Introduction
Inflammatory bowel disease (IBD), primarily Crohn’s disease and ulcerative colitis, is an immune-mediated inflammatory disorder of the gastrointestinal tract. Beyond intestinal pathology, individuals with IBD frequently experience extra-intestinal manifestations and have an increased risk of cerebrovascular events, potentially driven by systemic inflammation and prothrombotic mechanisms. Using a dextran sulphate sodium (DSS)-induced colitis model, we investigated whether acute intestinal inflammation is associated with systemic inflammatory changes and alterations in cerebral haemodynamics and functional connectivity assessed using functional ultrasound (fUS).
Methods
CD1 mice aged 4–8 weeks were allocated to acute DSS-induced colitis (5% w/v, 40 kDa DSS in drinking water for 3 days; n=20, 10 female) or control conditions (standard drinking water; n=20, 10 female). Disease activity index (DAI) was assessed daily using body weight change, stool consistency, and faecal occult blood testing. Following the 3-day exposure, mice underwent 15 minutes of resting-state fUS imaging (Iconeus One) under isoflurane anaesthesia. Blood was collected for plasma, and mice were perfusion-fixed with paraformaldehyde.

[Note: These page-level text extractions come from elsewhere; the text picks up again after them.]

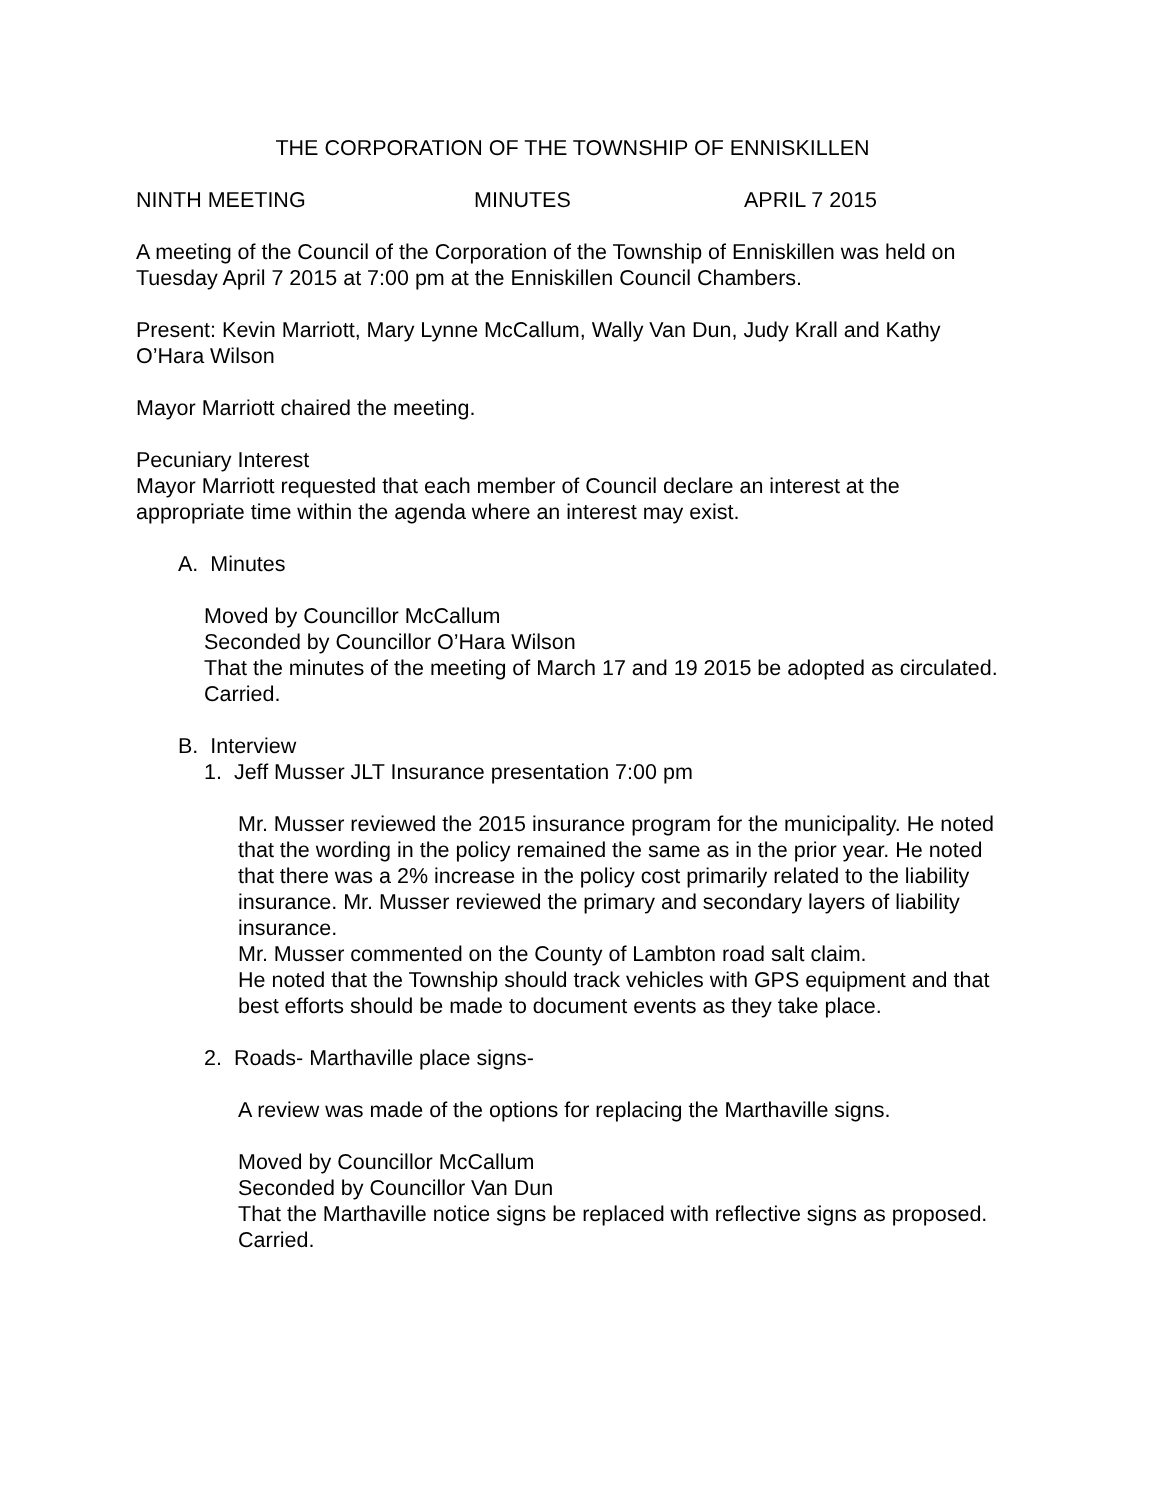THE CORPORATION OF THE TOWNSHIP OF ENNISKILLEN
NINTH MEETING MINUTES APRIL 7 2015
A meeting of the Council of the Corporation of the Township of Enniskillen was held on Tuesday April 7 2015 at 7:00 pm at the Enniskillen Council Chambers.
Present: Kevin Marriott, Mary Lynne McCallum, Wally Van Dun, Judy Krall and Kathy O’Hara Wilson
Mayor Marriott chaired the meeting.
Pecuniary Interest
Mayor Marriott requested that each member of Council declare an interest at the appropriate time within the agenda where an interest may exist.
A. Minutes
Moved by Councillor McCallum
Seconded by Councillor O’Hara Wilson
That the minutes of the meeting of March 17 and 19 2015 be adopted as circulated.
Carried.
B. Interview
1. Jeff Musser JLT Insurance presentation 7:00 pm
Mr. Musser reviewed the 2015 insurance program for the municipality. He noted that the wording in the policy remained the same as in the prior year. He noted that there was a 2% increase in the policy cost primarily related to the liability insurance. Mr. Musser reviewed the primary and secondary layers of liability insurance.
Mr. Musser commented on the County of Lambton road salt claim.
He noted that the Township should track vehicles with GPS equipment and that best efforts should be made to document events as they take place.
2. Roads- Marthaville place signs-
A review was made of the options for replacing the Marthaville signs.
Moved by Councillor McCallum
Seconded by Councillor Van Dun
That the Marthaville notice signs be replaced with reflective signs as proposed.
Carried.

Faecal calprotectin and serum inflammatory/coagulation-related markers (IL-6, von Willebrand factor antigen [VWF:Ag], functional VWF activity [VWF:CBA], and ADAMTS13) were quantified using ELISA.
fUS was used to map cerebral blood volume (CBV) and functional connectivity across the brain. Twenty regions of interest (ROIs) were manually defined with reference to the Allen Mouse Brain Atlas. Baseline CBV was defined as the mean of the first 40 seconds; relative change (ΔCBV) was computed as (CBV − baseline)/baseline. ROI-wise ΔCBV time courses were extracted. Functional connectivity assessment was estimated from low-frequency (<0.1 Hz) fluctuations following detrending and confound removal. Group comparisons used t-tests, with family-wise error rate control via permutation testing (10,000 permutations); p<0.05 was considered significant. All procedures complied with the UK Animals (Scientific Procedures) Act 1986 and were approved by the University of Manchester ethical review board.
Results
DSS exposure induced clear intestinal and systemic inflammatory changes. DAI scores increased from day 1 and remained elevated through day 3 in the DSS group relative to controls (Figure 1a). Faecal calprotectin levels were significantly higher in DSS-treated mice, alongside increased serum IL-6 (Figure 1b-c). In contrast, coagulation-related markers (VWF:Ag, VWF:CBA, and ADAMTS13) did not differ significantly between groups (Figure 1d-h).
Resting-state fUS revealed a consistent but modest increase in mean ΔCBV in DSS-treated mice; however, no ROI survived permutation-based FWER correction. Notably, temporal association, auditory, and ectorhinal cortices showed significantly greater temporal variability of ΔCBV (higher standard deviation over time), suggesting increased haemodynamic fluctuation (Figure 2). ROI-to-ROI connectivity analyses further identified significantly increased functional connectivity between auditory and ectorhinal regions in the DSS group. (Figure 3)
Conclusion
Acute DSS-induced colitis produced robust intestinal inflammation accompanied by systemic cytokine elevation and measurable alterations in resting-state cerebral haemodynamic dynamics. Although mean ΔCBV differences did not survive stringent multiple-comparison correction, increased temporal variability and enhanced connectivity between auditory and ectorhinal regions suggest that peripheral inflammation may modulate neurovascular dynamics. Further mechanistic work is warranted to clarify inflammation–brain coupling in IBD and its potential relevance to cerebrovascular vulnerability.